SUPPLIED DATA: Begin

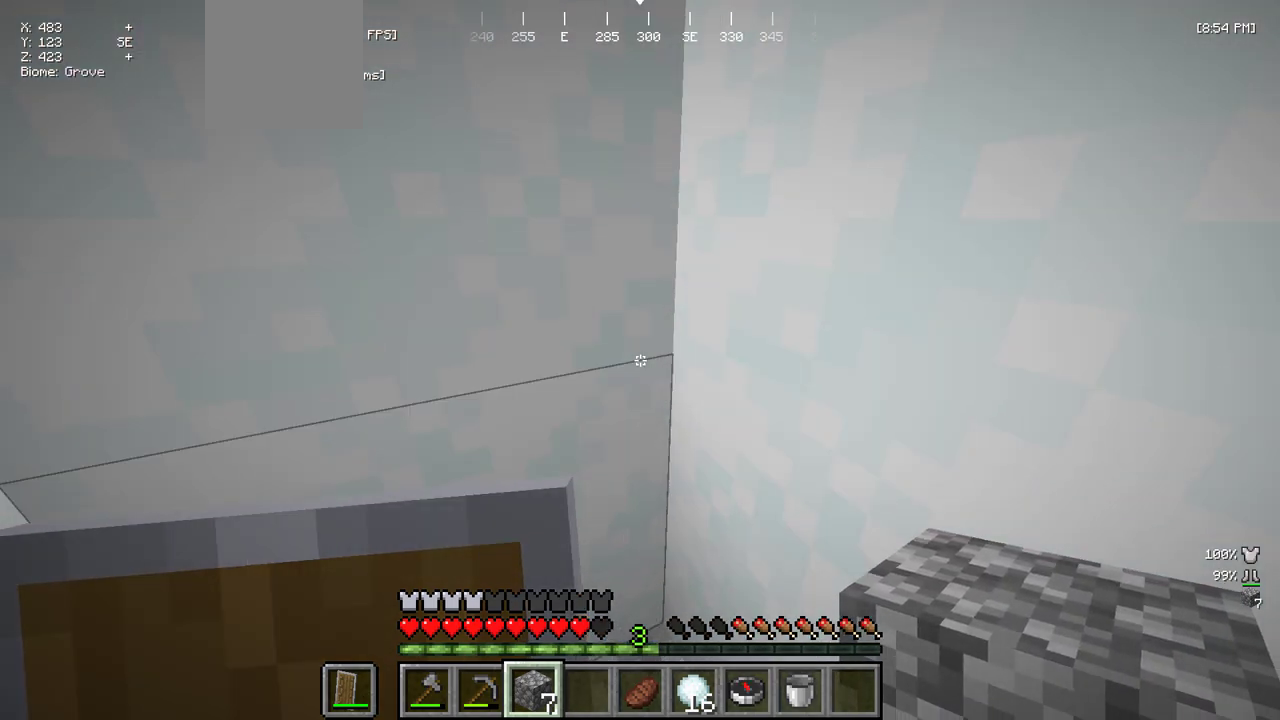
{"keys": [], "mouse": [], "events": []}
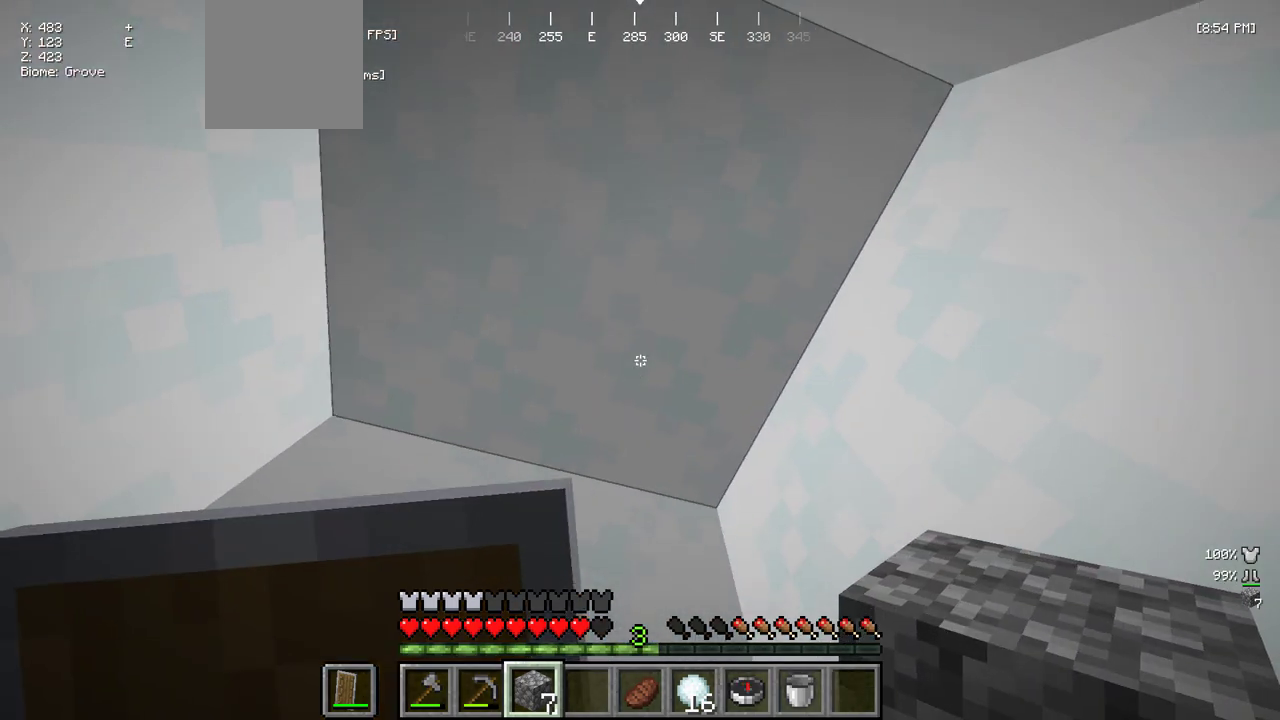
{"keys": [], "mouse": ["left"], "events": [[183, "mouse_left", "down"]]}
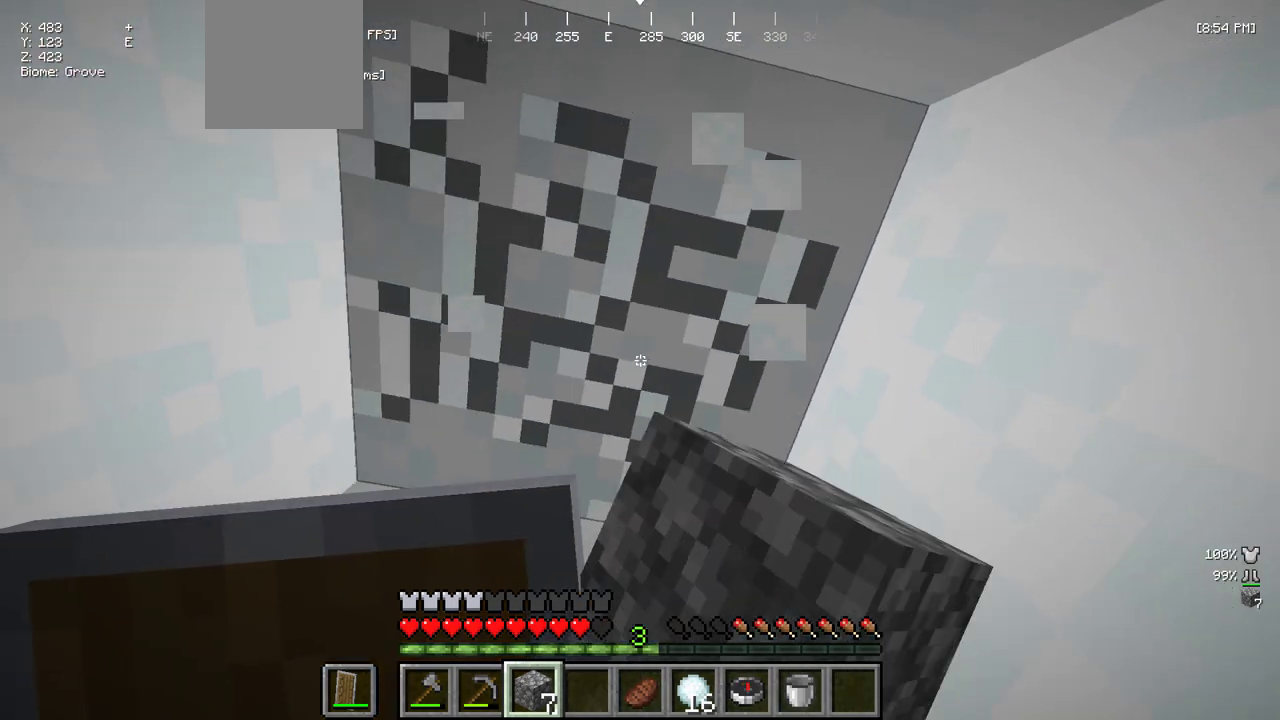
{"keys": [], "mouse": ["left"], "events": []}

SUPPLIED DATA: End

▶ _ASSIGNMENT_: What the answer needs is every line from the data above with "left" in it.

▶ _WORKED SOLUTION_:
{"keys": [], "mouse": ["left"], "events": [[183, "mouse_left", "down"]]}
{"keys": [], "mouse": ["left"], "events": []}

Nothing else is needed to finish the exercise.